Will Brodsky and Assembly Dems Back Up Their Enforcement Bluster?

brodsky.jpgA short item in yesterday’s Crain’s Insider notes that the hiring of 100 additional traffic agents is on hold due to belt-tightening in the city budget:

An increase in the number of traffic agents, called for in PlaNYC, was cut from the city budget approved Sunday. The agents were to patrol new bus lanes and ticket cars under the anti-gridlock law just approved in Albany. Previously, only police officers could write the tickets. Adding agents is now slated for fiscal 2010.

According to the 2008 PlaNYC progress report [PDF], the new hires had already been postponed, so this is the second year in a row that beefing up the number of traffic enforcement agents will be delayed. Makes you wonder if the money will be there in 2010, as hoped for.

Earlier this year, when Richard Brodsky was touting his version of a congestion mitigation plan [PDF], the Westchester Assemblyman championed better enforcement as a key alternative strategy to pricing. His plan, which he introduced in the State Assembly as bill number A10198, also included a provision for 100 additional traffic agents. (It did not, incidentally, include red-light or bus-lane cameras.)

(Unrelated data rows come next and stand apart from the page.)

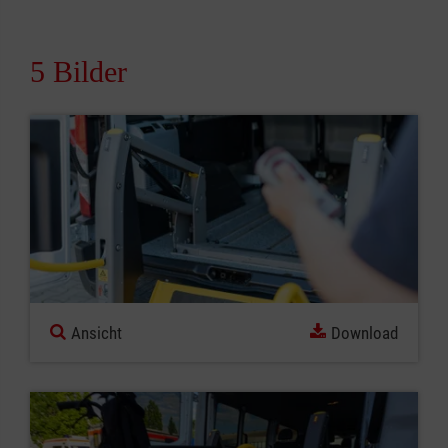
5 Bilder
Ansicht
Download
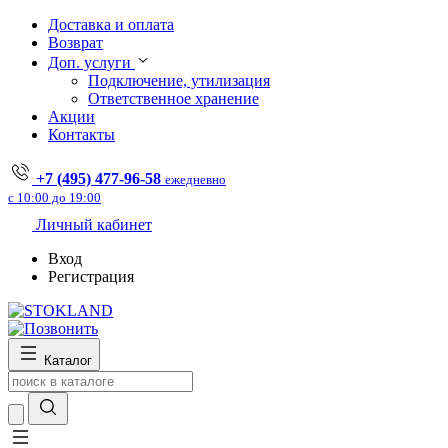
Доставка и оплата
Возврат
Доп. услуги
Подключение, утилизация
Ответственное хранение
Акции
Контакты
+7 (495) 477-96-58
ежедневно
с 10:00 до 19:00
Личный кабинет
Вход
Регистрация
Каталог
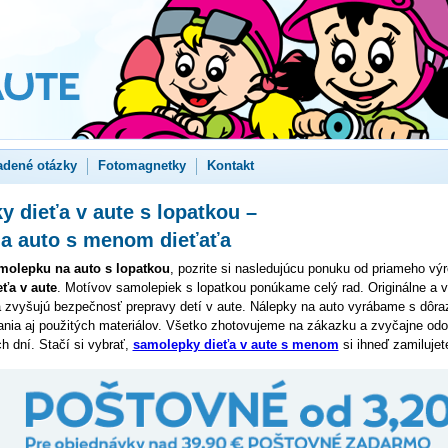
adené otázky
Fotomagnetky
Kontakt
 dieťa v aute s lopatkou –
na auto s menom dieťaťa
molepku na auto s lopatkou
, pozrite si nasledujúcu ponuku od priameho vý
ťa v aute
. Motívov samolepiek s lopatkou ponúkame celý rad. Originálne a 
a zvyšujú bezpečnosť prepravy detí v aute. Nálepky na auto vyrábame s dôr
ania aj použitých materiálov. Všetko zhotovujeme na zákazku a zvyčajne od
h dní. Stačí si vybrať,
samolepky dieťa v aute s menom
si ihneď zamilujet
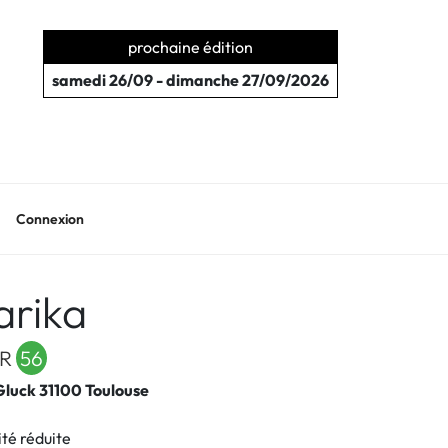
prochaine édition
samedi 26/09 - dimanche 27/09/2026
Connexion
rika
ER
56
luck 31100 Toulouse
té réduite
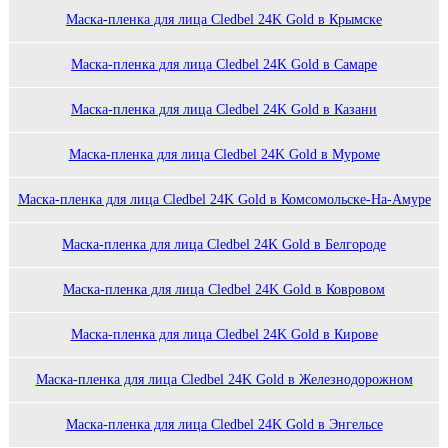
Маска-пленка для лица Cledbel 24K Gold в Крымске
Маска-пленка для лица Cledbel 24K Gold в Самаре
Маска-пленка для лица Cledbel 24K Gold в Казани
Маска-пленка для лица Cledbel 24K Gold в Муроме
Маска-пленка для лица Cledbel 24K Gold в Комсомольске-На-Амуре
Маска-пленка для лица Cledbel 24K Gold в Белгороде
Маска-пленка для лица Cledbel 24K Gold в Ковровом
Маска-пленка для лица Cledbel 24K Gold в Кирове
Маска-пленка для лица Cledbel 24K Gold в Железнодорожном
Маска-пленка для лица Cledbel 24K Gold в Энгельсе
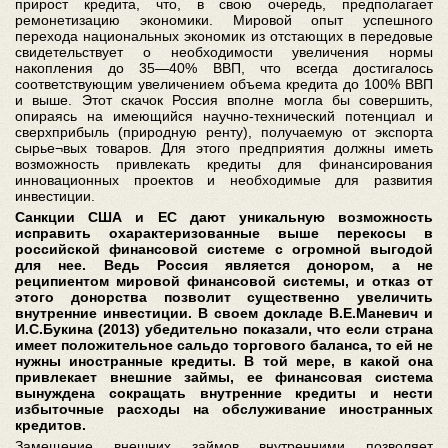
прирост кредита, что, в свою очередь, предполагает
ремонетизацию экономики. Мировой опыт успешного
перехода национальных экономик из отстающих в передовые
свидетельствует о необходимости увеличения нормы
накопления до 35—40% ВВП, что всегда достигалось
соответствующим увеличением объема кредита до 100% ВВП
и выше. Этот скачок Россия вполне могла бы совершить,
опираясь на имеющийся научно-технический потенциал и
сверхприбыль (природную ренту), получаемую от экспорта
сырье¬вых товаров. Для этого предприятия должны иметь
возможность привлекать кредиты для финансирования
инновационных проектов и необходимые для развития
инвестиции.
Санкции США и ЕС дают уникальную возможность
исправить охарактеризованные выше перекосы в
российской финансовой системе с огромной выгодой
для нее. Ведь Россия является донором, а не
реципиентом мировой финансовой системы, и отказ от
этого донорства позволит существенно увеличить
внутренние инвестиции. В своем докладе В.Е.Маневич и
И.С.Букина (2013) убедительно показали, что если страна
имеет положительное сальдо торгового баланса, то ей не
нужны иностранные кредиты. В той мере, в какой она
привлекает внешние займы, ее финансовая система
вынуждена сокращать внутренние кредиты и нести
избыточные расходы на обслуживание иностранных
кредитов.
Замещение внешних займов внутренними позволяет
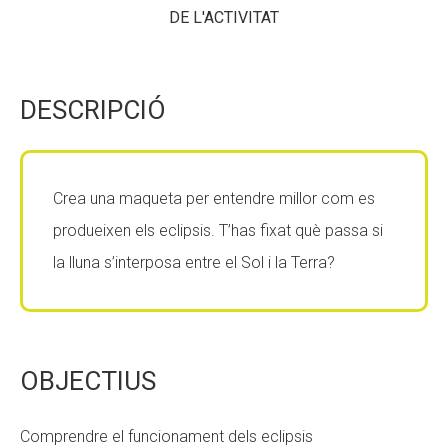
DE L'ACTIVITAT
CONEIX FUNDESPLAI
CONEIX FUNDESPLAI
La Fundació
La Fundació
DESCRIPCIÓ
L'equip
L'equip
Missió i valors
Missió i valors
Els comptes clars
Els comptes clars
Crea una maqueta per entendre millor com es
produeixen els eclipsis. T’has fixat què passa si
Memòria d'activitats
Memòria d'activitats
la lluna s’interposa entre el Sol i la Terra?
Proposta educativa
Proposta educativa
ACTUALITAT
ACTUALITAT
Notícies
Notícies
OBJECTIUS
Butlletins
Butlletins
Comprendre el funcionament dels eclipsis
Diari de la Fundació
Diari de la Fundació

The bill never came up for a vote. Now the city is having trouble funding the same number of agents (we have a request into the mayor’s office to determine why this provision was singled out). Will Brodsky and the Assembly Democrats who stood with him in February back up their talk next session, and push for the enforcement measures in A10198? Inquiries placed to his office yesterday afternoon and this morning have not yet been returned.

  • Ian Turner

    Something smells funny here. I’d expect traffic agents to pay for themselves, since the tickets they write are so profitable. More agents = more tickets = more income, so budgetary concerns should never be an issue when hiring traffic agents. If TEA’s tickets don’t pay their salaries, then something else is wrong — either the TEAs make too much, the fines are too small, the system is too bureaucratic, or too many tickets are thrown out in court.

    Instead of a balanced-budget issue, this sounds like some kind of political non-decision, perhaps due to bullying from the PBA, AAA, or other automobile interests.

  • bureaucrat

    not just salary – benefits, pension etc – may be those are paid for by tickets also, but just pointing out.